= Nick Grosso =

British playwright (born 1968)

Nick Grosso is a British playwright, born in London in 1968 to Argentine parents of Italian and Russian extraction. His style has been described as that of a "latter-day Oscar Wilde on speed" by Sheridan Morley.

==Career==
In 1993, Grosso's monologue Mama Don't was produced by the Royal Court Young People's Theatre and put on at the Commonwealth Institute, London. It was directed by Roxanna Silbert.

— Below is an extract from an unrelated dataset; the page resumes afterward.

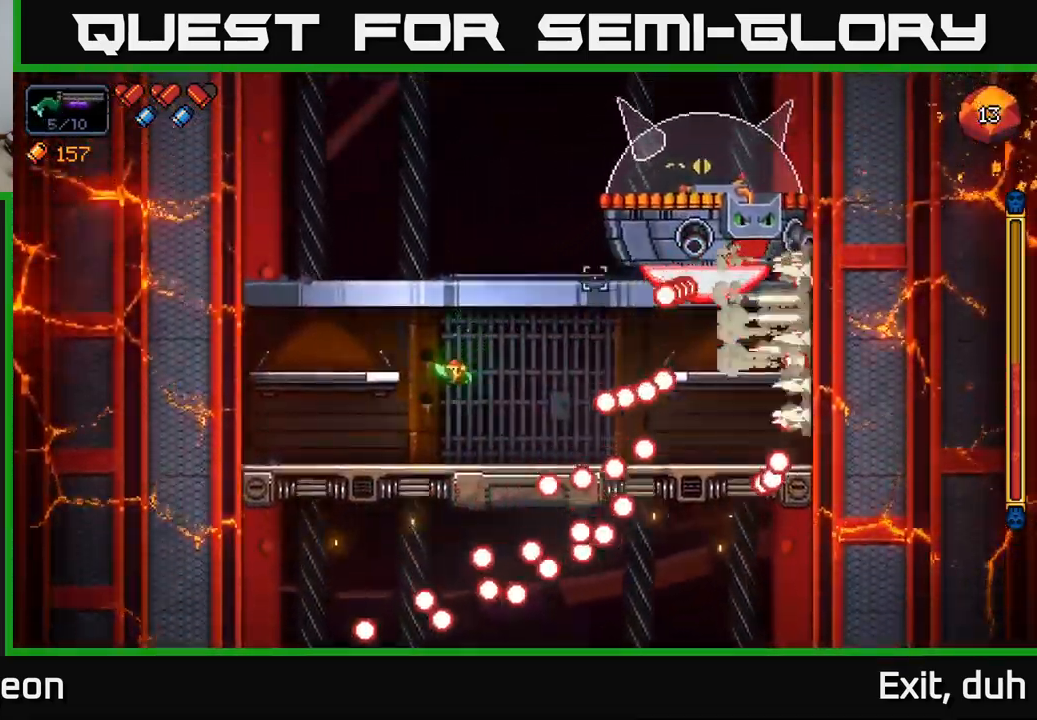
{"buttons": ["R2"], "left_stick": "center", "right_stick": "up-right", "events": [[100, "left_stick", "right"], [217, "left_stick", "left"], [367, "left_stick", "center"]]}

A year later, his first stage play, Peaches, was produced by the Royal Court Theatre in association with the Royal National Theatre Studio and put on at the Royal Court Theatre, London. It starred Ben Chaplin. According to Michael Billington, the season in which Peaches appeared (which also included Blasted by Sarah Kane) defined the historical importance of the Theatre Upstairs, a season of new writing masterminded by Stephen Daldry.

In 1996, Grosso's second stage play, Sweetheart, was produced by the Royal Court Theatre and put on at the Royal Court Theatre, London, before embarking on a regional tour. It starred Kate Beckinsale.

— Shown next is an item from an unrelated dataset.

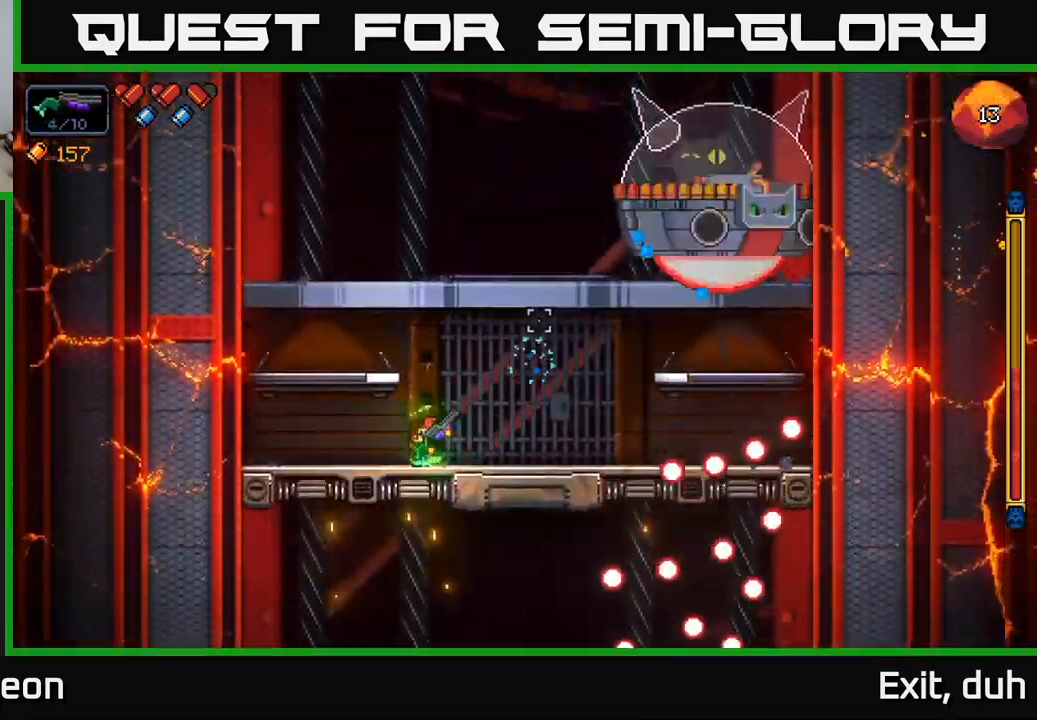
{"buttons": ["R2"], "left_stick": "right", "right_stick": "up-right", "events": [[400, "left_stick", "right"]]}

In 1998, Grosso's third stage play, Real Classy Affair, was produced by the Royal Court Theatre and put on at the Ambassadors Theatre, London. It starred Joseph Fiennes and Nick Moran.

In 2000, Matthew Rhys played the lead role in Peaches, the film of the play written, it was also directed by Grosso.

His fourth stage play, Kosher Harry, was produced by the Royal Court Theatre and put on at the Royal Court Theatre, London, in 2002. It was directed by Kathy Burke and starred Martin Freeman.

Since then, the Hampstead Theatre in London has produced and put on three young people's plays by Grosso.

In 2004, Grosso directed his monologue Killing Paul McCartney at the Assembly Rooms at the Edinburgh Fringe Festival. It was produced by David Johnson and performed by Jake Wood.

The same year, Grosso was invited to participate in the inaugural 24 Hour Plays at the Old Vic Theatre, London, hosted by artistic director Kevin Spacey.

In 2005, Grosso wrote A Play in Swedish English And Italian for the Royal Dramatic Theatre in Stockholm, produced by Elverket.

Grosso's plays have received further productions in theatres such as the Salisbury Playhouse, other European countries, and American cities including New York, Chicago, and Los Angeles.

==Critical response==
Grosso's work and role in contemporary theatre has been analysed in books such as State of Play by David Edgar (Faber and Faber, November 1999), In-Yer-Face Theatre by Aleks Sierz, and The Full Room by Dominic Dromgoole.